Keelty Report On Lost Senate Votes Inconclusive But Says No Evidence Of Wrong-Doing

The report by former Federal Police Commissioner Mick Keelty into the missing Western Australian Senate ballot papers has found no evidence of deliberate wrong-doing but the mystery remains unsolved.

Keelty’s report says the AEC systems in place in W.A. made it difficult for him to reach a conclusive finding. He recommends a number of measures for storage and movement of ballots papers and for the disposal of other material during counting.

A reading of Keelty’s report suggests the possibility of accidental disposal and destruction of the ballot papers. Training and management of casual staff is also pinpointed.
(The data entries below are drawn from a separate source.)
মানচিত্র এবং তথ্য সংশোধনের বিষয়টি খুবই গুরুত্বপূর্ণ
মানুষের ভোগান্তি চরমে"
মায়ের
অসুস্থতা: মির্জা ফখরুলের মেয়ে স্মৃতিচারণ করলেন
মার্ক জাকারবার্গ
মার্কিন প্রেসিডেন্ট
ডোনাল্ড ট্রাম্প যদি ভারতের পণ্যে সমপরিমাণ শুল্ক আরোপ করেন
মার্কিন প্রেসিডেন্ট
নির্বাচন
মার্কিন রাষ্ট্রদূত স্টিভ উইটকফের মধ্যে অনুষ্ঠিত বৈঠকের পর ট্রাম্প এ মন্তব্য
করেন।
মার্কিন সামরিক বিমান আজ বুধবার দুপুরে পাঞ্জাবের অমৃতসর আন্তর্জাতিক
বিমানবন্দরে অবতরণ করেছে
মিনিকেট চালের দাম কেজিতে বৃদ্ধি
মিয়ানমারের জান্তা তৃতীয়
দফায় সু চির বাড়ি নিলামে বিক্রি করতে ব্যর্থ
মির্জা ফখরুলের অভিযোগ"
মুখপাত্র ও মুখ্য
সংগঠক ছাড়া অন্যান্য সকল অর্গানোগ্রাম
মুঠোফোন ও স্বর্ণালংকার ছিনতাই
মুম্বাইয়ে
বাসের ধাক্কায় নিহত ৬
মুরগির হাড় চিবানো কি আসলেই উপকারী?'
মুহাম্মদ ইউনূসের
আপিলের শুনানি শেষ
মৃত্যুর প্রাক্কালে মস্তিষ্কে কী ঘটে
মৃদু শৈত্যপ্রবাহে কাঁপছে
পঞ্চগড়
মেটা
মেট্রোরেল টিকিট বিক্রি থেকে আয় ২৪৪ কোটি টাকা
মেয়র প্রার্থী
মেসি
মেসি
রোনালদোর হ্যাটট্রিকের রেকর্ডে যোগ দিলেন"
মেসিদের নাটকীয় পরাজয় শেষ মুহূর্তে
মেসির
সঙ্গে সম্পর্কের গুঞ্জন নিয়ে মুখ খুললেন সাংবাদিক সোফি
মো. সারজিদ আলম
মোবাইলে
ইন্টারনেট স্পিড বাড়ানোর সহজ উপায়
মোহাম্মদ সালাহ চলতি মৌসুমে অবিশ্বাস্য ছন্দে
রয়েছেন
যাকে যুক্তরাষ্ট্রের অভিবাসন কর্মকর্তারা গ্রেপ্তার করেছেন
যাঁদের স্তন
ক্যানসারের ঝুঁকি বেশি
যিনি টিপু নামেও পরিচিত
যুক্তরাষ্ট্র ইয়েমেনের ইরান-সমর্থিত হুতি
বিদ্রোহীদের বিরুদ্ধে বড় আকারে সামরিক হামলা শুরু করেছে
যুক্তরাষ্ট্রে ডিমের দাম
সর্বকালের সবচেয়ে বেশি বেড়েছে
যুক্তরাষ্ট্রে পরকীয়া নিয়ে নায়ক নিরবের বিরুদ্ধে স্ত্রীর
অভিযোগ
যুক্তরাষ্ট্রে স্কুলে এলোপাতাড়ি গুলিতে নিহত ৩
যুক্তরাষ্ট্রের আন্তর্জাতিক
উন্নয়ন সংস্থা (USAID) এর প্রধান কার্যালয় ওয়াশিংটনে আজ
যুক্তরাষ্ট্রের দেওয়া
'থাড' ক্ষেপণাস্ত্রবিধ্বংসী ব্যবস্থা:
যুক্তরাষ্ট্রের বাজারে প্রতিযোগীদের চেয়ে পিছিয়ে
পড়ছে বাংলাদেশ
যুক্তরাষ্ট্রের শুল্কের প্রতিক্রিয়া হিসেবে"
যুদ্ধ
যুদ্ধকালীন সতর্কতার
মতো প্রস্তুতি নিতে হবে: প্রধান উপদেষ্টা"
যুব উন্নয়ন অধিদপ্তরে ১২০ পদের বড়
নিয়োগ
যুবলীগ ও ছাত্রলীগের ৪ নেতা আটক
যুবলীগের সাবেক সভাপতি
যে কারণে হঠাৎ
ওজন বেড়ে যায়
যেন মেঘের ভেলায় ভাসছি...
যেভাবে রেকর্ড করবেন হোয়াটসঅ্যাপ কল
Counting shows that the disappearance of 1,370 Senate ballot papers had the potential to alter the Senate result in WA. The AEC has itself petitioned the Court of Disputed Returns to void the result of the election. The case has not yet been heard but a new Senate election is expected in 2014.

  • Keelty’s report is shown below

Media release from the Australian Electoral Commission.

Keelty report released

The Australian Electoral Commission today released a report by Mr Mick Keelty AO inquiring into the circumstances of 1370 missing Western Australian Senate votes.

The inquiry found there were significant failures in some of the processes and procedures for the handling, movement and storage of WA Senate ballot papers. These failures were likely to have increased the risk of ballot papers being mislaid, as well as making it more difficult to detect or accurately determine the fate of the ballots.

Mr Keelty observed that while there was no evidence of any deliberate action to destroy or remove ballot papers, the systems in place in WA made it difficult for him to reach a conclusive finding.

The full Australian Electoral Commission has considered Mr Keelty’s report and all of his recommendations have been accepted.

Inquiry recommendations include:

  • the implementation of material management policies and systems for the management of all aspects of ballot paper movement and storage that are consistent with the long term sensitivity of ballots and that reflect industry best practice. Specific recommendations include introducing ‘tamper-evident’ materials for the transfer and storage of ballot papers, both to and from vote counting centres, as well as for long term storage in warehouses. The installation of CCTV and alarms at warehouses is recommended;
  • the introduction of controls for disposal of recycling or other materials to ensure that no ballot material is inadvertently lost;
  • that all relevant staff have skills in contract management and contract enforcement;
  • that the AEC’s approach for the training of electoral staff (permanent and casual) ensure adequacy, national consistency, effectiveness, and the rigour of assessment measures, and
  • that measures are implemented to ameliorate the pressures on staff arising from the expectation that all results will be known on polling day, and the logistical issues arising from the size of the Senate ballot paper.

A dedicated task force led by Deputy Electoral Commissioner Tom Rogers will immediately begin the work of implementing Mr Keelty’s recommendations. Discussions have already commenced with transport and logistics providers for the introduction of industry best practice controls over the movement and control of ballots and valuable items and a review of relevant AEC training materials. An AEC review has also commenced of ballot paper storage arrangements in all warehouses used by the AEC across Australia.

The AEC will include Mr Keelty’s report in its forthcoming submission to the federal parliamentary Joint Standing Committee on Electoral Matters (JSCEM) for consideration as part of the Committee’s general inquiry into the 2013 Federal Election and related matters. The AEC will provide ongoing progress reports to the JSCEM regarding the implementation of Mr Keelty’s recommendations.